§ **DATA PROVIDED**
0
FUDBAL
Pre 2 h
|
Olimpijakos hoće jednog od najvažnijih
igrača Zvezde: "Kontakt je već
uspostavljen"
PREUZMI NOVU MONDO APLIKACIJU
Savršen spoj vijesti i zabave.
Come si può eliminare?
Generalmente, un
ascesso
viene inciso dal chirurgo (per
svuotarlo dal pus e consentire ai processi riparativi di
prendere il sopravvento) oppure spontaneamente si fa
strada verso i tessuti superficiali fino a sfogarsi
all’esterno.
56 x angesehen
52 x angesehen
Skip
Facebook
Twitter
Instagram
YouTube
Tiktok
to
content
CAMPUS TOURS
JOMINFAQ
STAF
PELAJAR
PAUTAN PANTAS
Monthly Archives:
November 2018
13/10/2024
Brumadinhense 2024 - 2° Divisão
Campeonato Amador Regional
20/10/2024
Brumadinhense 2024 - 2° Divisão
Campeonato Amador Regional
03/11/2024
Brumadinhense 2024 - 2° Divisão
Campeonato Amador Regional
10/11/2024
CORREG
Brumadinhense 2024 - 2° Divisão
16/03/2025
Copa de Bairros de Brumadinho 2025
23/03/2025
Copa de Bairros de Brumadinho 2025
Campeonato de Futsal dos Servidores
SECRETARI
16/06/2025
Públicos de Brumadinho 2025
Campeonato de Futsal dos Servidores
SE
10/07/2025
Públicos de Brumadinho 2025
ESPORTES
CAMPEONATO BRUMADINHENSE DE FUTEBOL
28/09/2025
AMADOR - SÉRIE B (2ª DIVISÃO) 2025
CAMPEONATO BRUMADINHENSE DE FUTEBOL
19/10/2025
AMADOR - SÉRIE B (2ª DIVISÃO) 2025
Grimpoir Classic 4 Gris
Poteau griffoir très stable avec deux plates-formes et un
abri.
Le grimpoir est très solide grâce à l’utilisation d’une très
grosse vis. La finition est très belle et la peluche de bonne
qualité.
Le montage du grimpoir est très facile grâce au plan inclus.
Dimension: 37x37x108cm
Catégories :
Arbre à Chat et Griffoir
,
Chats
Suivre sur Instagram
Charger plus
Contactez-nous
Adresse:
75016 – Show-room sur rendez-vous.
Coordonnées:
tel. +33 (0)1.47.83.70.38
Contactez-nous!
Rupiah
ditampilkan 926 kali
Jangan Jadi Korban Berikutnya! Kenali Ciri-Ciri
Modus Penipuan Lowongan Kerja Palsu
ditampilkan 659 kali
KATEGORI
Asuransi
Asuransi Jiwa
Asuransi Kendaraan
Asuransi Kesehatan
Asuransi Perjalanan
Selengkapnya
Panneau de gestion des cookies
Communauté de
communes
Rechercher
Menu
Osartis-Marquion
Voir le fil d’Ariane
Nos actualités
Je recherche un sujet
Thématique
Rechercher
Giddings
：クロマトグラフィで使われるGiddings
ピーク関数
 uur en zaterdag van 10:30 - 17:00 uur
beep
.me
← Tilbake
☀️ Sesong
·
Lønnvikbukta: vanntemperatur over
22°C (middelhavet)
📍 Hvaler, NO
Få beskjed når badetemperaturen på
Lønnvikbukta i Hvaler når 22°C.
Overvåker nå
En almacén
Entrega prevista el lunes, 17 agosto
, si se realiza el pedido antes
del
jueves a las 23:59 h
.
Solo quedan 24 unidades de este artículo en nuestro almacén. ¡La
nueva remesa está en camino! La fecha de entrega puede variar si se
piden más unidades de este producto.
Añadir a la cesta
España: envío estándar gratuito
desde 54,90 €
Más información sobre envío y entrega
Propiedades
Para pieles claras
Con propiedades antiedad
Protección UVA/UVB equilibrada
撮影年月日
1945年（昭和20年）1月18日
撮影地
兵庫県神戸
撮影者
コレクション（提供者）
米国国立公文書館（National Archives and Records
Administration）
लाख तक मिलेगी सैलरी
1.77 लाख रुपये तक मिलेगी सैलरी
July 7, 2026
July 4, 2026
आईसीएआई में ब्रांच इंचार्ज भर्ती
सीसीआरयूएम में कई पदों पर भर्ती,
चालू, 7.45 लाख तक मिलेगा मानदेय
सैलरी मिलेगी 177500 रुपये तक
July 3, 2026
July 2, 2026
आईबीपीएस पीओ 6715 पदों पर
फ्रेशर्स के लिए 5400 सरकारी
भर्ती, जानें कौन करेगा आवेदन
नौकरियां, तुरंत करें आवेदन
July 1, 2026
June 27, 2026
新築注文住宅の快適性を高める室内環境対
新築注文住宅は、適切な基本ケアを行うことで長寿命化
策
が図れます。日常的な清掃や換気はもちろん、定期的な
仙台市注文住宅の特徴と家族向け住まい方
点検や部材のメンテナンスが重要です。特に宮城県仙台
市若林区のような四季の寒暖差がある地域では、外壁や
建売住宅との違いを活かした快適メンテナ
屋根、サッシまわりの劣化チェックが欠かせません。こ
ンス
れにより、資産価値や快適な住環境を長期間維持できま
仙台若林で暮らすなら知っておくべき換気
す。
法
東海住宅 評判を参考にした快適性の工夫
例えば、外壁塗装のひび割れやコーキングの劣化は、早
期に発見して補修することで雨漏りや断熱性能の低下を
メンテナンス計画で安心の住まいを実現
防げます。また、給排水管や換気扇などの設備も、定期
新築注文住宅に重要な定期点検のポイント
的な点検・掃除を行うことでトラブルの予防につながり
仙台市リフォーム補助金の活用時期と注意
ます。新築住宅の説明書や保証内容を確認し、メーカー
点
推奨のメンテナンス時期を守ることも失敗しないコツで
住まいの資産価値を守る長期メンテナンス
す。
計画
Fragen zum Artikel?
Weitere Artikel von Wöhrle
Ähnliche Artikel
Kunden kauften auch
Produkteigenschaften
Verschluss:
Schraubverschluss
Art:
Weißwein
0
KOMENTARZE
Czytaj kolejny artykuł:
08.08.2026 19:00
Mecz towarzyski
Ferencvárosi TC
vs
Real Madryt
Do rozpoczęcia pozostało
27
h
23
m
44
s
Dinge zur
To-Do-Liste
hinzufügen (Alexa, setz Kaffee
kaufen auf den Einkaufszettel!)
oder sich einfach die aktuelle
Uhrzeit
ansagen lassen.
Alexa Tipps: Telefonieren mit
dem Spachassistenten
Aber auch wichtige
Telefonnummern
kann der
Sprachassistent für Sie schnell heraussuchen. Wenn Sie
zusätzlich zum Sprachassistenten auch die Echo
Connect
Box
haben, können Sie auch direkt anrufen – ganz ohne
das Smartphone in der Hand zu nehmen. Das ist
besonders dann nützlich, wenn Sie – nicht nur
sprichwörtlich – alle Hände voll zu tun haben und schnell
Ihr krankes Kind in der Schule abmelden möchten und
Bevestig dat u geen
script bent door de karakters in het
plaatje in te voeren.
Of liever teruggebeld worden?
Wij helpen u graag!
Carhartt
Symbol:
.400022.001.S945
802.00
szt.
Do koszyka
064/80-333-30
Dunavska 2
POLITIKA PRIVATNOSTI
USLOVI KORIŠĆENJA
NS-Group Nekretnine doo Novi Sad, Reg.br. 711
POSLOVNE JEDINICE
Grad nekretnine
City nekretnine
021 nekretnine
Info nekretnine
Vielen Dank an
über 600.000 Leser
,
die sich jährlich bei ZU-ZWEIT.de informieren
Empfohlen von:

§ **EXERCISE DETAILS**
Identify every line above with the string "très" in it. Copy those lines.

§ **REPLY**
Poteau griffoir très stable avec deux plates-formes et un
Le grimpoir est très solide grâce à l’utilisation d’une très
grosse vis. La finition est très belle et la peluche de bonne
Le montage du grimpoir est très facile grâce au plan inclus.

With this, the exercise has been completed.